# Ultrasonic Cleaner



## BamBam (Apr 4, 2002)

I got my hands on a pretty nice ultrasonic cleaner the other day for cleaning bearings and such. My question is what do I use for a cleaning solution? It says not to use anything flamable so I tried a mixture of orange citrus cleaner mixed with water which worked well as far as cleaning goes but it oxidized some of the bearings and others came out perfectly clean. 

Just wondering if anyone has any experience with these.


----------



## davepull (Aug 6, 2002)

i use stp fuel injection cleaner in mine. let it run for about 30 mins take bearings out and spray them with motor cleaner. let them air dry 10 to 15 min then lube with Zubaks speed lube.


----------



## BamBam (Apr 4, 2002)

Isn't that stuff flammable? 

BTW, this isn't the cheap Integy sparkle clean cleaner, its a real ultrasonic cleaner that heats up the solution.


----------



## davepull (Aug 6, 2002)

ohh I got the one from walmart it was like 10 bucks. you might want to take to the peole at Safety Kleen they are the parts washer people. 

www.safety-kleen.com


----------



## erock1331 (Apr 1, 2002)

Lighter fluid works great to clean plus it has oil in it to protect the bearings, just watch though it is flamable, LOL

Motor spray works great too, although it evoprates.

Mineral Spirits works as well


----------



## RCMits (Jan 1, 1970)

He wants stuff thats not flammable!

https://hermesgr.securesites.com/cleanosonic/secureshop.cgi?cart_id=&product=Ultrasonic_Jewelry_Cleaner_Solution

*shrug* That's the stuff they dump jewelry into when cleaning in the UltraSon Cleaner.

Have you tried.. simplegreen? a very light 15/85 mix? *shrug* Im sure if that stuff works on silver, gold, semi-prescious stones... it can't hurt bearings eh?

I just use motor cleaner.. swish it around... and lube m up using RCMits Loooob. 

I read about this stuff once.. dont know ANYTHING about it though...
http://www.envirosan.com/s2p14freestuffsamples.html

Info: http://www.envirosan.com/index1.html

I'm, sure there is a cheaper alternative....


----------



## BamBam (Apr 4, 2002)

At first I tried 100% simple green, it didn't do much.

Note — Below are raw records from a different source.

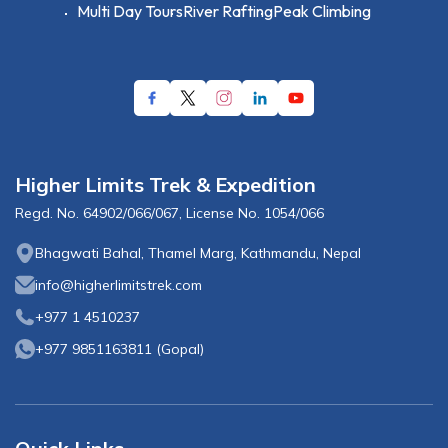
Multi Day Tours
River Rafting
Peak Climbing
Higher Limits Trek & Expedition
Regd. No.
64902/066/067
, License No.
1054/066
Bhagwati Bahal, Thamel Marg, Kathmandu, Nepal
info@higherlimitstrek.com
+977 1 4510237
+977 9851163811
(
Gopal
)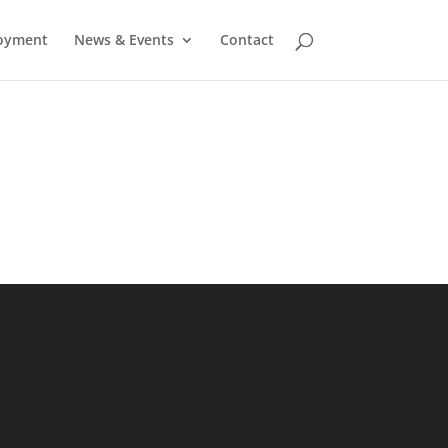
oyment
News & Events
Contact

I'll give your 15/85 idea a try. The citrus stuff works really well, actually too good. I mixed that at about 25 citrus to 75 water. Maybe I made it too strong, its like the ultrasonic speeds the process way up, who knows????


----------



## Prof (Oct 22, 2003)

*Ultrsonic cleaner*

I have a really nice, but small ultrasonic cleaner ($400) that does a great job on bearings. I have used Simple Green in it as well. The "real" ultrasonic cleaners heat up the solvent to a point where it will burn you if you aren't careful with handling the part and the ultrasonically heated solvent. 

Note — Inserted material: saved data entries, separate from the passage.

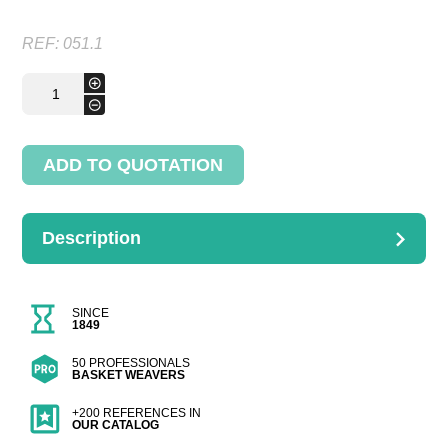
REF:
051.1
Chaise
+
parchemine
-
quantity
ADD TO QUOTATION
Description
DESCRIPTION
Dimensions : H.85cm
SINCE
1849
50 PROFESSIONALS
BASKET WEAVERS
+200 REFERENCES IN
OUR CATALOG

For a degreasing you can also use kerosene. It really depnds how dirty it is. I have a Safety Klean tank in my shop and they use a form of kerosene with a flame retardant but you can pick up a gallon of kerosene and it will do the trick as well. I usually add some Auto Trans fluid to make it easier on your skin. ATF also is a high detergent oil that help clean up the grime when cleaning parts. Mine is also used for cleaning jewelry which simply uses a solution of water and dishwashing soap. You will be amazed at how well it will work. The $10 to $50 ultrasonic cleaners you can buy at Walmart and the like are not even in the same league. They are more of water vibrator.


----------



## RCMits (Jan 1, 1970)

Prof said:


> They are more of water vibrator.


This is an all age board!! :devil: heheh j/k.


----------



## left turner (May 29, 2004)

ive used simple green and other stuff. believe or not the best ive found to use is one small squirt of dawn dishwashing liquid. put your fingers in and you can feel the diffrence in the amount of ....shocking for a better word.


----------



## Guest (Nov 17, 2004)

I got one from a jewelry store. I use WD40 for about 15-20 mins. Let it drip dry. Zubak's before the race. 

zoooom, zoooom zoooooommmm :wave:


----------